Thank you Warwick Merry, guest blogger, for sharing your experiences of outsourcing versus insourcing. For VAs, Warwick also shares his tips on promoting your value as opposed to getting into an ‘Us v Them’ war.
Really, offshore providers as I’ve said before service an end of the market many of us don’t really want. And understand when I speak of ‘offshore providers’ we’re focusing here on Indian, Filipino and Singaporean freelancers. There are many, many professional virtual service providers in the UK, Canada and the USA if you’re after outsourcing to someone in a different timezone – and English is their first language. But unfortunately most Australian businesses are looking for cheap - and India, the Philippines and Singapore is where they find cheap. And it’s where they are being told by journalists to go.
There are plenty of discerning clients out there who see the value of a professional VA – there are others who are simply wanting to save money. Choose which client you would prefer to partner with and your success will be assured. Waste time and energy worrying about work going to unprofessional freelancers who are cheaper than you and you do yourself and your business a disservice.
I have a client who sends me regular work – but he decided to outsource his WordPress blog to an Indian freelancer. He was thrilled with the result! And it didn’t cost him what it would have had he had someone do it here – like me! A short while later he contacted me to say that he got absolutely no service once the bill was paid. He couldn’t get updates done, his emails weren’t answered. What was he going to do? Could I fix it? Unfortunately I couldn’t work out what the freelancer had done in terms of the set up so he either had to contact the freelancer to fix it (at an additional cost) or it would have to be done over.
Remember: when you outsource to a freelancer (as opposed to a VA) it may end up costing you more – in lost time and additional expense – than you bargained for.
Thanks again to Warwick Merry for sharing his experience – and if others have found similar please contact me to let me know so we can balance the perspective. Warwick’s is not a unique case but unfortunately more people are out there talking about the cost than the quality. It’s time to balance the scales.
I’ve In-sourced my Outsourcing
We live in a global economy. Whether you are big business or small business, it is easy to reach out to the other side of the world and get things done for a lower price. But there is a lesson that the big boys found when they send work overseas that a few of us smaller players are just beginning to learn. Let me explain.
When product manufacturers like General Motors, Nike and Reebok first set up factories in places like Mexico and Asia they were excited that rather than paying $35 an hour they would only have to pay figures like $6 an hour. I can image all the accountants and management team declaring “Look at the economics! We will save a fortune.” Then the work started.
They found that with US management trying to run foreign factories language was an issue. To communicate with the team took interpreters and that meant lost meanings, missing messages and additional effort. Training was also an issue as the overseas workers took a lot more training hours to get up to speed and be able to do what was required. The economics started to not look as good!

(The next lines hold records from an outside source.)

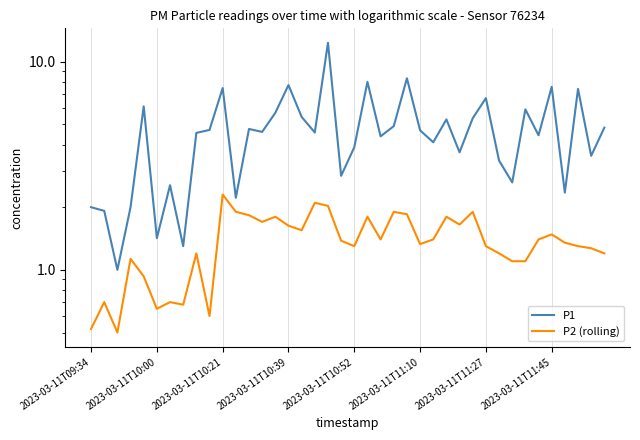

What is the greatest value displayed?

12.3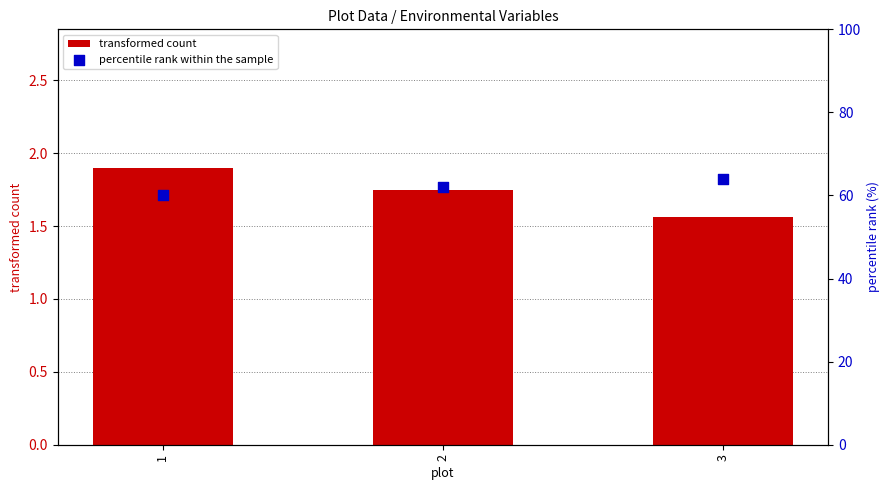

At how many categories does at least one series exceed 3?

3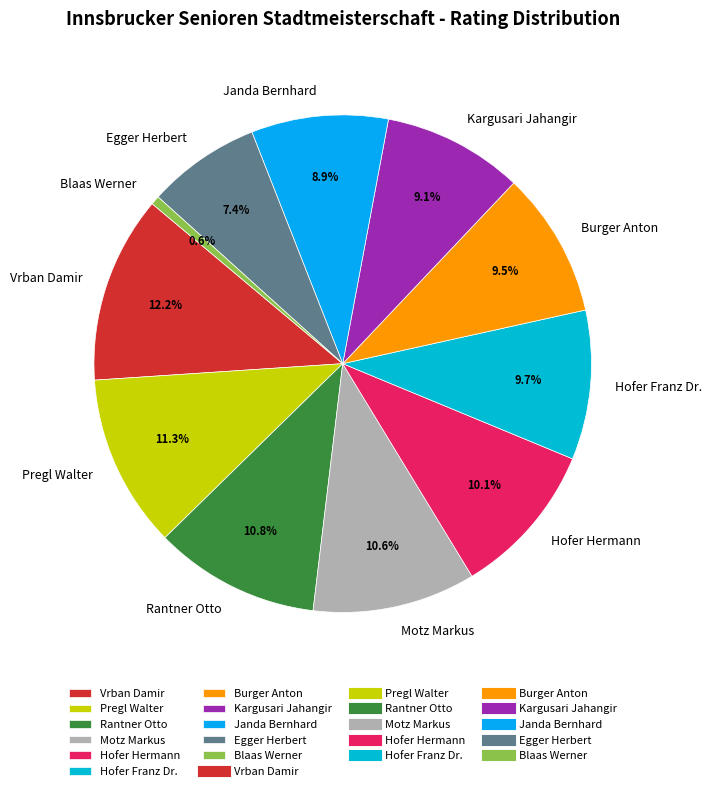

To the nearest percent, what portion does Kargusari Jahangir represent?

9%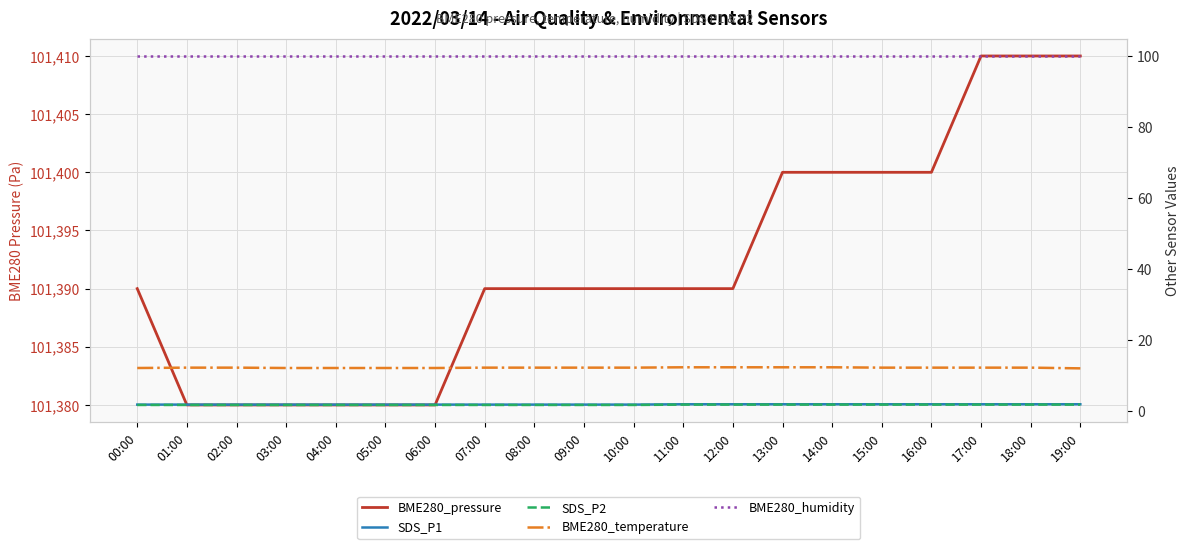

What is the spread (max minus min) of values at 00:00?

101388.2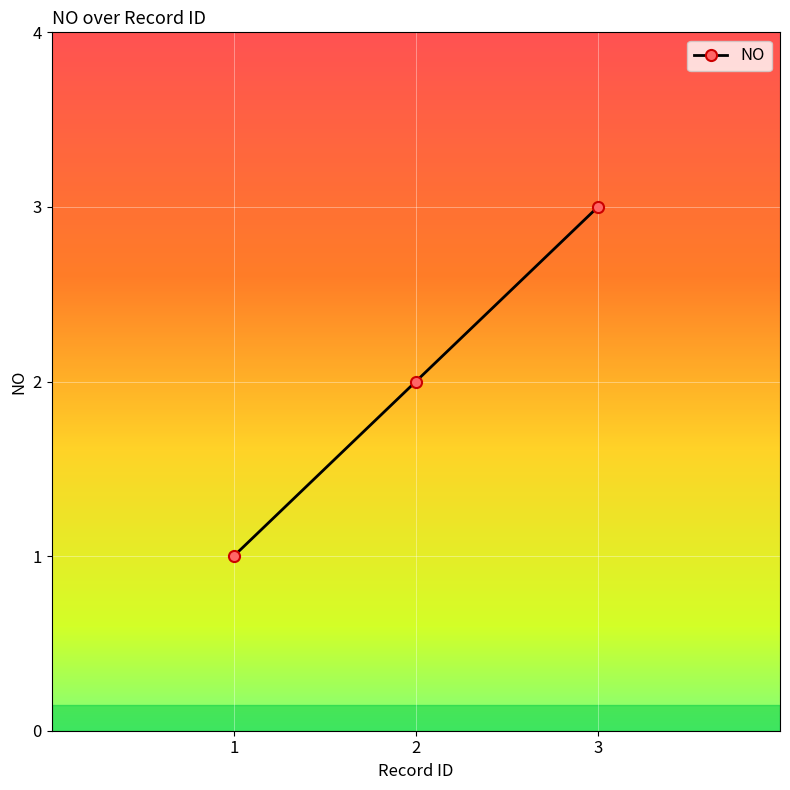

What is the change in value from 2 to 3?

+1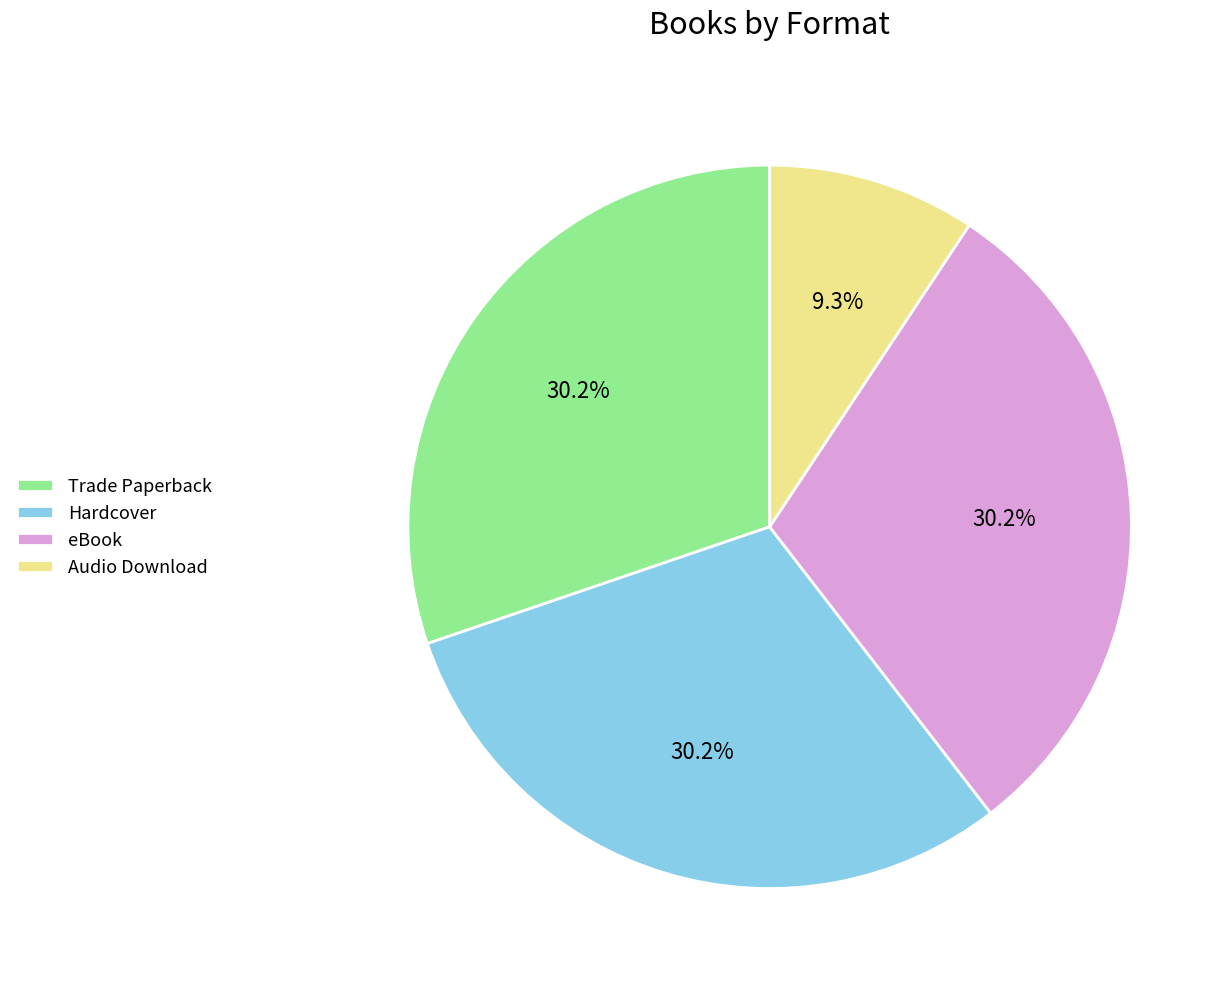

To the nearest percent, what is the average slice percentage?

25%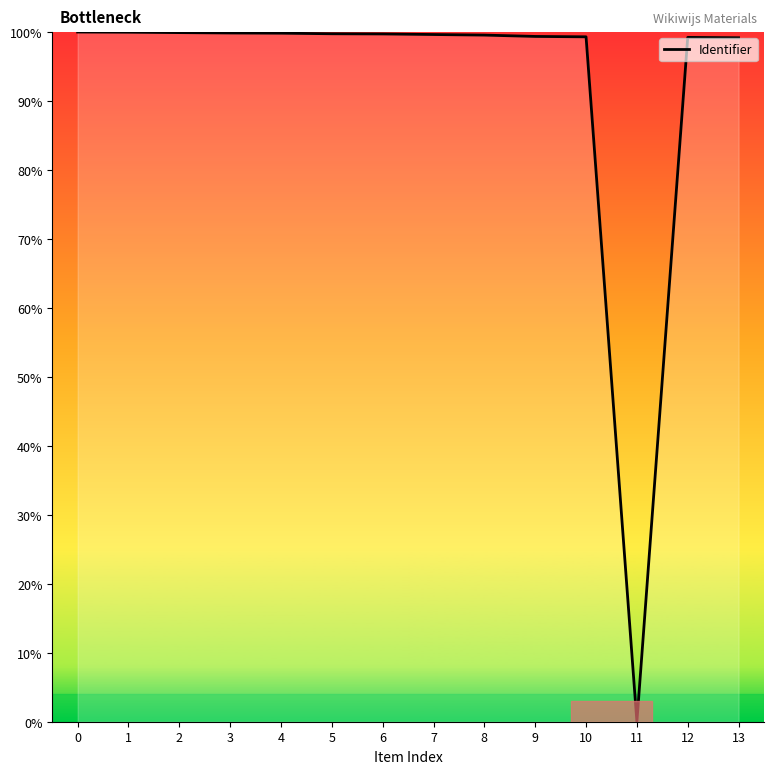

What is the difference between the maximum and minimum values?

100.0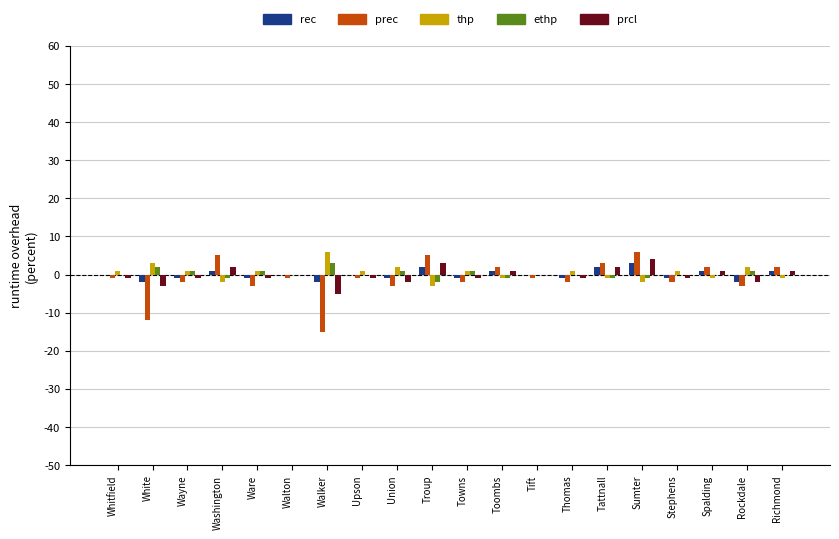

What is the greatest value displayed?

6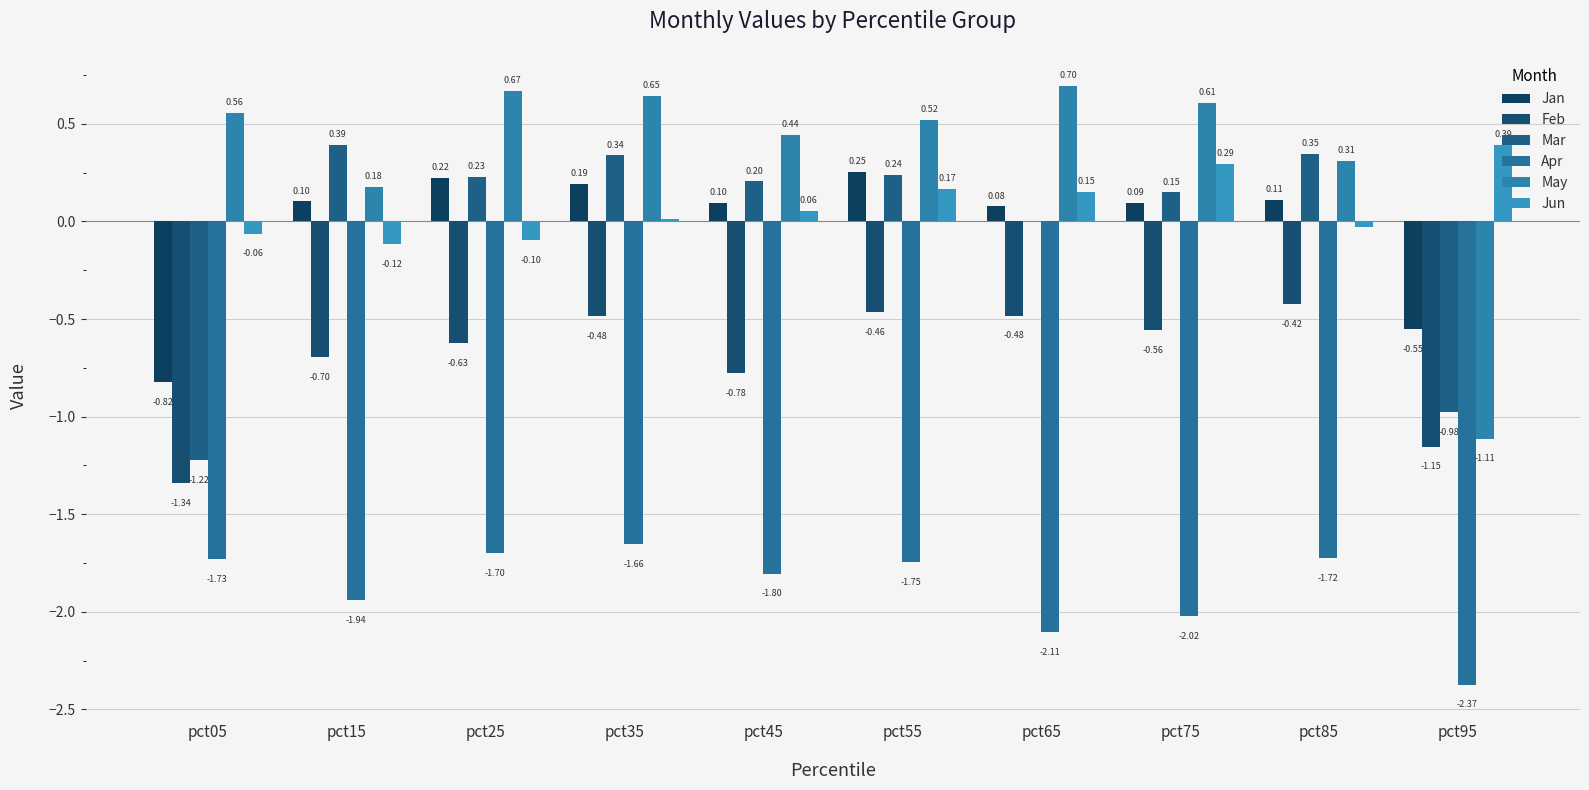

How many values in the Jan series exceed 0?

8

There are many stories of big business sending their business overseas and then bringing it back. Even locally, more and more banks are placing their service teams overseas. On that I have had a little to do with is the NAB. They put a lot of their credit card processing overseas but what they did not put overseas is their customer service: the customer-facing side of their business. The part where customers had issues, problems or queries and actually interacted with bank, the core part of their business they kept in-house.
As a small business operator, I also like to keep an eye on my economics. As part of that I had some work transcribed overseas. It was by an internet service, so it was a fixed rate, simple job. If only that were true! I had to spend a lot of time editing the work because their English and my English were significantly different. They were also unfamiliar with business language so I had to do a lot of rework to make it flow properly. So the economics to have it done overseas at a low price actually cost me a lot more in time and effort.
For a more recent piece of transcription work I chose to in-source it to an Australian service. It cost me significantly more on an hourly rate to get it done and I couldn’t be happier. I had a sample of the work returned to me within six hours and the completed job in less than 24. The additional instructions I had left on the recording throughout the body of the recording were followed accurately and without the need to double check. The most valuable thing for me was the on-the-fly editing. What it meant for me was that the document only needed minor formatting before I sent it to my client. For me, it was money well spent and I was pleased to spend a premium to get the job done right the first time.
At the end of the day, the lesson that big business and small business have learnt time and time again is that you get what you pay for. So if you are selling these services, the key thing to focus on is not your rate, your availability, your turn around time or even how pleasant you are – what you need to sell is the value of what you do. The value of time saved not having to rework the job, the time saved on not having to be trained to do it multiple times, the value of getting it right first time! Naturally there are things that can be easily outsourced to others at a far reduced rate, but certain services are best in-sourced. So for your success, work out where you add the most value and focus on it.